The next three chapters are more descriptive. Placing herself in the perspective of a „medical history ‚from below‘“ (p. 38), Duffin firstly pays attention to the patients and their connections with the saints they invoked. Her statistical analysis reveals the prevalence of geographic connections: persons who were miraculously healed and saints often come from the same country or even the same place. It also brings to light the importance of the socioeconomic status of the person who was miraculously healed. The predominance, up to the end of the nineteenth century, of elite persons suggests that educational and economic issues are at stake in the official recognition of a miracle. Duffin’s evocation of children who were healed – which constitute almost one fourth of the overall group – is particularly moving. Chapter three concentrates on the diagnoses made by physicians in the course of the modern period. Miracle files form an important source of information on the history of medical diagnosis. The case of tuberculosis, which represents a common diagnosis throughout the period she looks at, illustrates the variation in the medical apprehension of disease. The diagnosis, which was rather imprecise in the first files, becomes progressively more precise as the disease is more clearly defined and new medical devices, like the stethoscope, are invented. The tuberculosis diagnosis finally disappears after 1950, when cures have been found. The fourth chapter highlights the centrality of medical expertise and the emergence, in the Catholic Church, of a culture of competence characterized by a resort to up-to-date science and technology, and also by the primacy of scientific authority over religious adherence.

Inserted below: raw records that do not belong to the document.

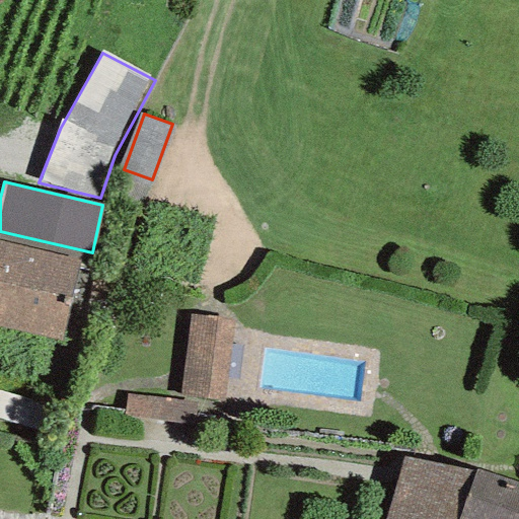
[(0,325),(63,342),(80,264),(0,241),(0,325)]
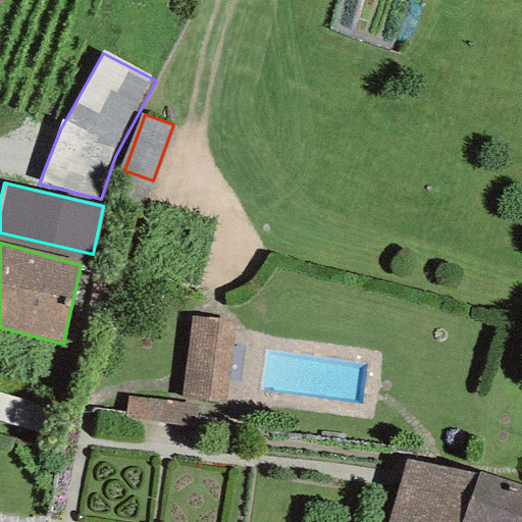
[(224,404),(233,321),(191,317),(180,399),(224,404)]
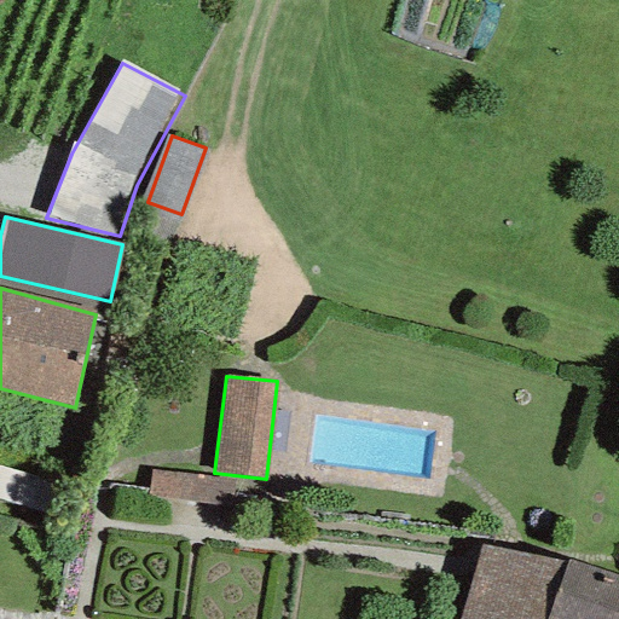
[(230,508),(235,482),(151,470),(148,496),(230,508)]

In her last chapter, Jacalyn Duffin brings back to centre stage the „drama of the cure“, concentrating on four crucial moments: the act of invocation, the experience of healing itself, the official recognition of the miracle and the thanksgiving. Her analysis of the context of healing is extremely stimulating. Duffin’s historical journey from incubation to dreams and visions draws attention to the subjectivity of the healing experience which, in some ways, slips out of the physician’s hands. It is particularly striking to notice, in the course of the book, the increasing adherence of both physicians and theologians to an organicist investigation of the miracle. The nineteenth-century shift from a symptomatic to an organic definition of disease is crucial. The disappearance of miraculous healings of hysteria is highly significant in this respect. By contrast, the contemporary claim of the healed person to subjectivity invites an acknowledgement of psychological investigation.3 Duffin rightly stresses the twentieth-century emphasis on dreams in miracles files and the „cultural impact of Sigmund Freud“ (p. 170). This confrontation between scientific objectivity and the subjectivity of personal experience, between organic evidence and the unfathomable psyche, is particularly stimulating and invites new historical inquiries on scientific expertise at ecclesiastical courts in the contemporary period.

Notes:
1 Ruth Harris, Lourdes. Body and Spirit in the Secular Age, New York 1999.
2 „Professions médicales et pratiques de santé du Moyen Âge à l’époque contemporaine – Medicina e Religione: Collaborazione, competizione, conflitto“, École française de Rome – Roma Tre, Rome, June 17-18, 2010.
3 A similar evolution can be noticed in the case of apparitions: Agnès Desmazières, Psychology against Medicine? Mysticism in the Light of Scientific Apologetics, forthcoming in: Revue belge de philologie et d'histoire/Belgisch tijdschrift voor philologie en geschiedenis, 2011.